■ Try it:
Please give the text of these records again, replacing "associés" with "liés" and leaving everything else unchanged. Omit the pictures.

..............................

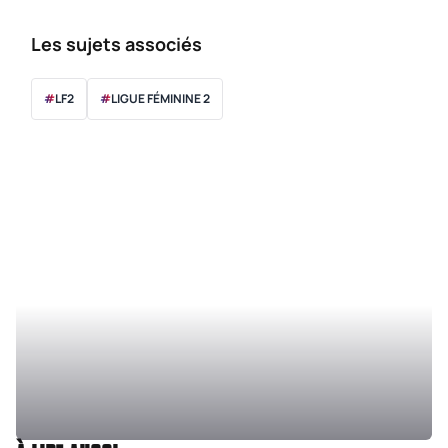
Les sujets associés
#
LF2
#
LIGUE FÉMININE 2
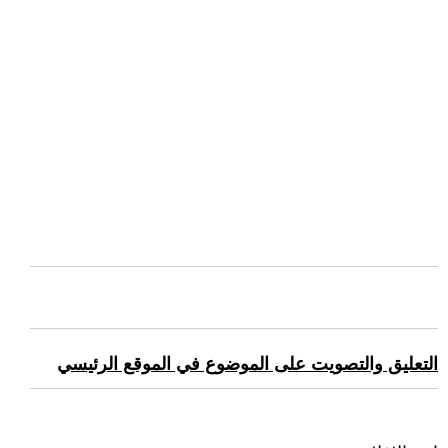
التعليق والتصويت على الموضوع في الموقع الرئيسي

..............................

■ Output for this exercise:
Les sujets liés
#
LF2
#
LIGUE FÉMININE 2
التعليق والتصويت على الموضوع في الموقع الرئيسي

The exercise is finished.